CBN BRASIL

Thursday, December 18, 2014


Sen. Menendez: One-sided deal rewards Cuba regime


Alan Gross is home now. His five-year imprisonment for providing Internet access to Cuba's small Jewish community was cruel, arbitrary and consistent with the behavior of the Cuban regime.
By releasing Mr. Gross in exchange for three convicted Cuban spies who conspired to commit espionage against our nation, this administration has wrongly rewarded a totalitarian regime and thrown the Cuban regime an economic lifeline.
Cuba is a repressive state, but it will now receive the support of the United States, the world's greatest democracy.
For compromising on bedrock U.S. values, we received zero commitments from the regime to change its ways, to hold free elections, permit dissent, halt censorship and free all political prisoners. We abandoned U.S. policy, while the Castro brothers' stranglehold on power just got tighter.

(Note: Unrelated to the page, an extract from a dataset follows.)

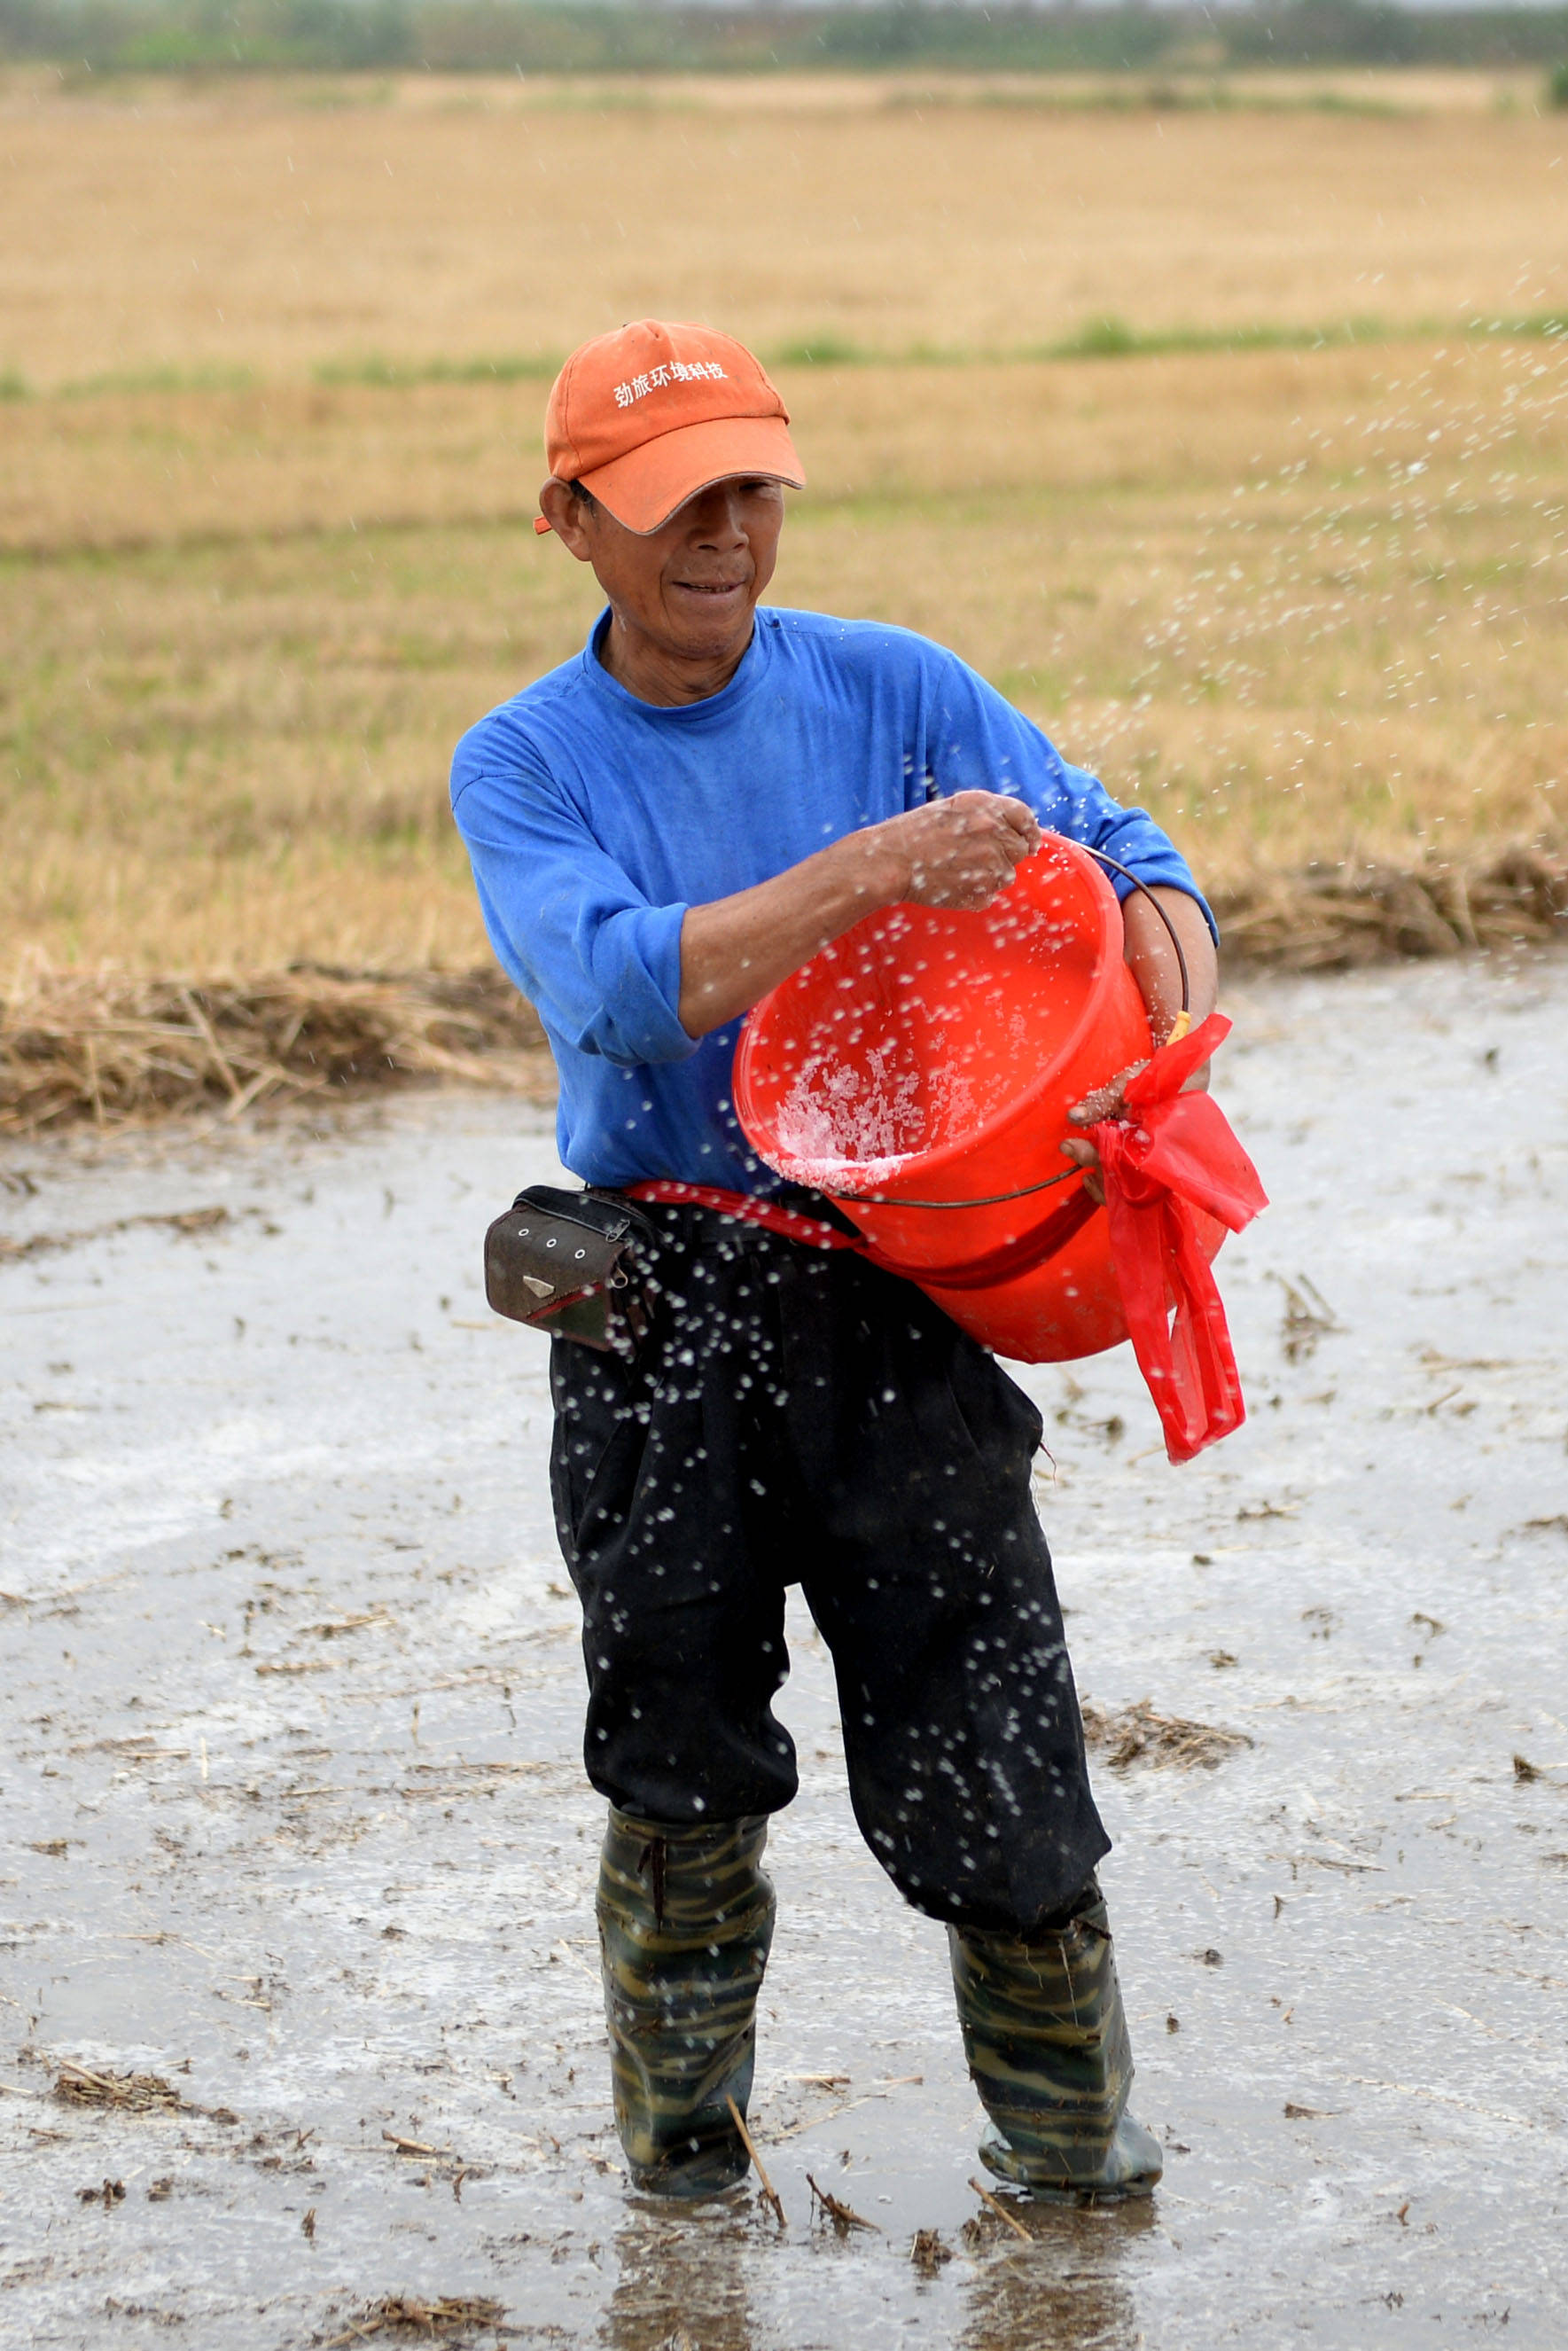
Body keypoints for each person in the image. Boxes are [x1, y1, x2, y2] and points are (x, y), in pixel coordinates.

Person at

This swap sets an extremely dangerous precedent and invites dictatorial and rogue regimes to use Americans serving overseas as bargaining chips.
Most concerning is that the decision to open relations with Cuba fails to understand the nature of the Castro regime that has exerted its authoritarian control over the Cuban people for 55 years.

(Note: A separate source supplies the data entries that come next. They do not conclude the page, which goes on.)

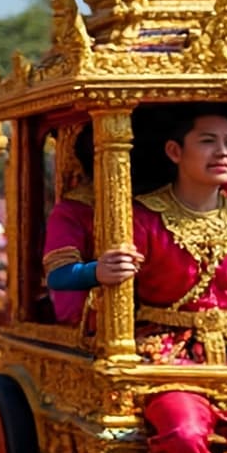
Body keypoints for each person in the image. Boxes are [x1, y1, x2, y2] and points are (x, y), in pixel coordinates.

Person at [82, 105, 227, 453]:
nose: (222, 152)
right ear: (174, 151)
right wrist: (101, 273)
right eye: (207, 141)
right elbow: (103, 306)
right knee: (185, 431)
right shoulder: (141, 218)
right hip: (169, 357)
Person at [42, 126, 143, 326]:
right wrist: (96, 272)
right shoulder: (73, 210)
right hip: (93, 322)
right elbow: (58, 275)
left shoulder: (155, 204)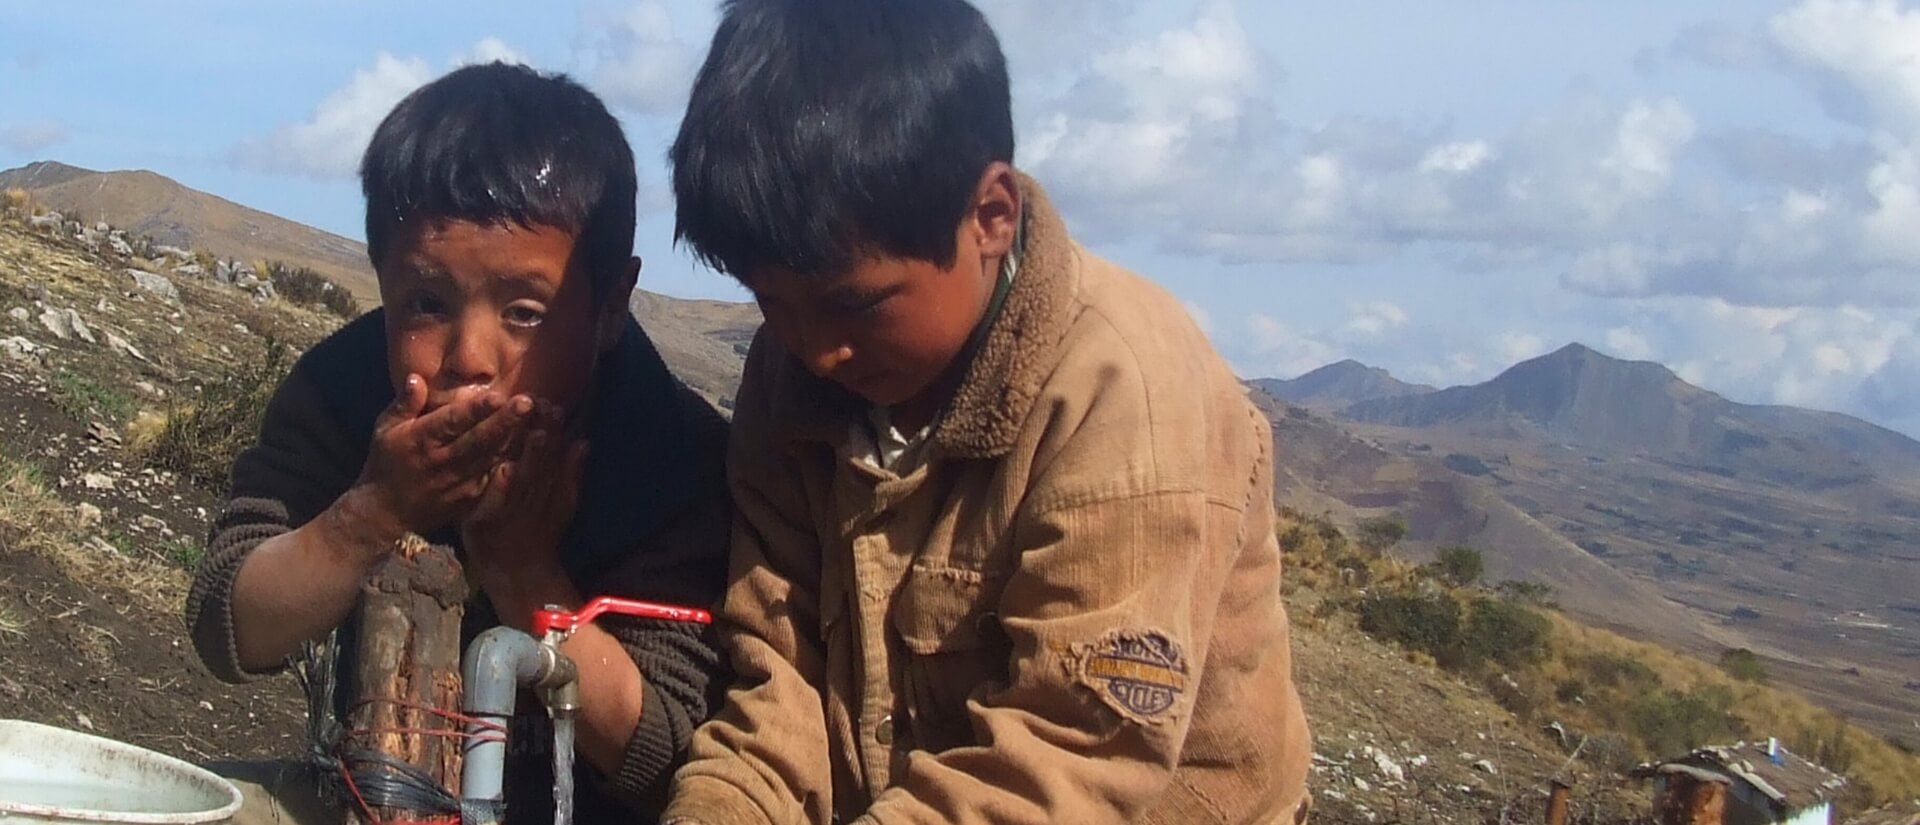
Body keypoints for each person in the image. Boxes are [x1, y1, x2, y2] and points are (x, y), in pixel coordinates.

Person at [658, 1, 1312, 823]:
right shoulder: (790, 379)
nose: (817, 350)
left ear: (990, 218)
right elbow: (777, 683)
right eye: (773, 304)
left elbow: (1070, 755)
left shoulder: (1123, 393)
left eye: (856, 305)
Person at [184, 61, 731, 825]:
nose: (469, 357)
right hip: (372, 798)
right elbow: (229, 622)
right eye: (428, 303)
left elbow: (668, 749)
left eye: (525, 313)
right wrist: (370, 513)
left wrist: (520, 565)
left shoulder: (671, 455)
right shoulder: (339, 393)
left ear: (609, 308)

There is no reason that Cuba will reform just because the American president believes that, if he extends his hand in peace, the Castro brothers will suddenly unclench their fists.
The opposite is true.
The changes to U.S. policy are clearly intended to circumvent the intent and spirit of U.S. law and Congress. It presents a false narrative about Cuba, suggesting that the United States and not the regime is responsible for its failings.
Cuba's economic struggles are the result of 50 years of failed political and economic experiments. In Cuba, private business is controlled by the Cuban government, with the benefits flowing to the regime's political and military leadership.

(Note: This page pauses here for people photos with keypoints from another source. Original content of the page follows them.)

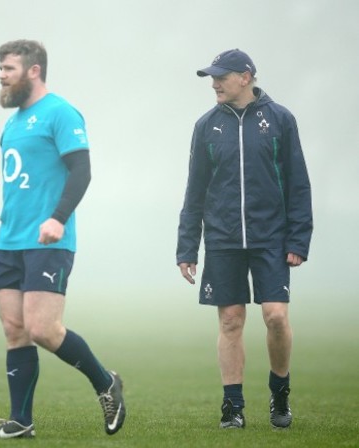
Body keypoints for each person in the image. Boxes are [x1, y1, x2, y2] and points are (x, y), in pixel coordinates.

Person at [0, 40, 126, 439]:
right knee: (14, 329)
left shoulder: (60, 112)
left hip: (48, 240)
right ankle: (20, 421)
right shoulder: (13, 122)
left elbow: (81, 171)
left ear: (34, 70)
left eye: (8, 68)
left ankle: (106, 383)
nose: (2, 75)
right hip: (9, 241)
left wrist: (58, 218)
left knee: (43, 329)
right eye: (0, 69)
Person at [176, 49, 313, 429]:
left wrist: (298, 239)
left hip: (271, 237)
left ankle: (280, 390)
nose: (215, 83)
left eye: (221, 76)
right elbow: (195, 190)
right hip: (222, 239)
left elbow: (298, 184)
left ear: (246, 76)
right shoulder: (205, 126)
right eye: (212, 77)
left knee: (276, 316)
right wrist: (187, 246)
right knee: (231, 321)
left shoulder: (281, 120)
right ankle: (233, 407)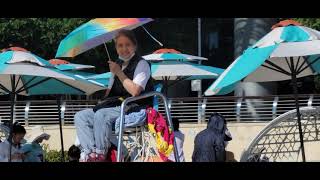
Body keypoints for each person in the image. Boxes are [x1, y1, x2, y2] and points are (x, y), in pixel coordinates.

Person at [74, 29, 154, 162]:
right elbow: (109, 92)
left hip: (132, 105)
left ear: (134, 45)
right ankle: (90, 153)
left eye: (127, 44)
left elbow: (135, 91)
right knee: (81, 116)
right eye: (120, 45)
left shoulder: (142, 64)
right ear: (116, 48)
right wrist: (102, 101)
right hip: (114, 105)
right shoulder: (117, 65)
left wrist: (119, 73)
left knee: (101, 115)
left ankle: (101, 153)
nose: (124, 49)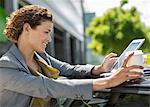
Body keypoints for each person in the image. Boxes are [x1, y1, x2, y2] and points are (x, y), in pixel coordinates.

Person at [0, 5, 143, 107]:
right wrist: (108, 82)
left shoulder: (41, 56)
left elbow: (69, 69)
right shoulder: (5, 66)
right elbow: (48, 86)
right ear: (26, 28)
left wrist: (99, 69)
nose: (49, 39)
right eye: (46, 32)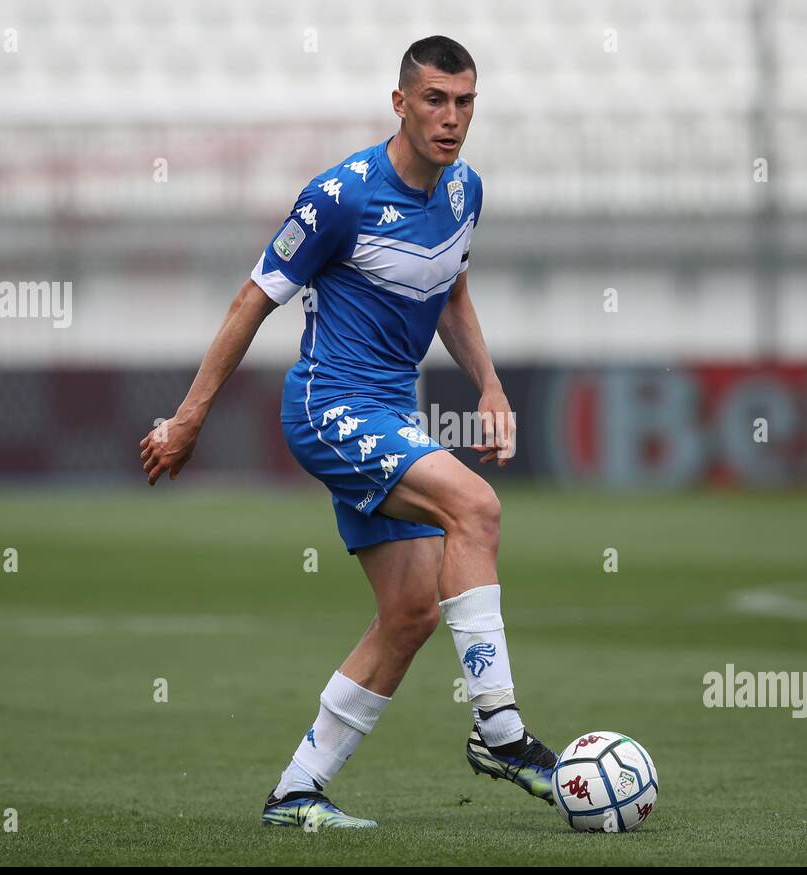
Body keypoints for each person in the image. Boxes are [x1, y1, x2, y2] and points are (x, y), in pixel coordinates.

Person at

Cuba should not be taken off the list of state sponsors of terrorism either. Cuba harbors American fugitive Joanne Chesimard, who is on the FBI's list of Most Wanted Terrorists for murdering New Jersey State Trooper Werner Foerster. Cuba also colluded with North Korea to smuggle jets, missile batteries, and arms through the Panama Canal in violation of United Nations Security Council Resolutions.
These and other such actions are not the actions of a nation deserving of our engagement.
That is why the president's decision to attend the Summit of the Americas is extraordinarily disappointing. It violates our own principles, laid down in the Inter-American Democratic Charter in 2001, that the summit would be a forum for the hemisphere's democratically elected leaders.
In Cuba today, an untold number of ordinary people yearning for democracy remain imprisoned by the exact same tormentors who punished Alan Gross. They, along with all Cubans, deserve a free and liberated homeland.
That vision is less of a reality today than it was yesterday.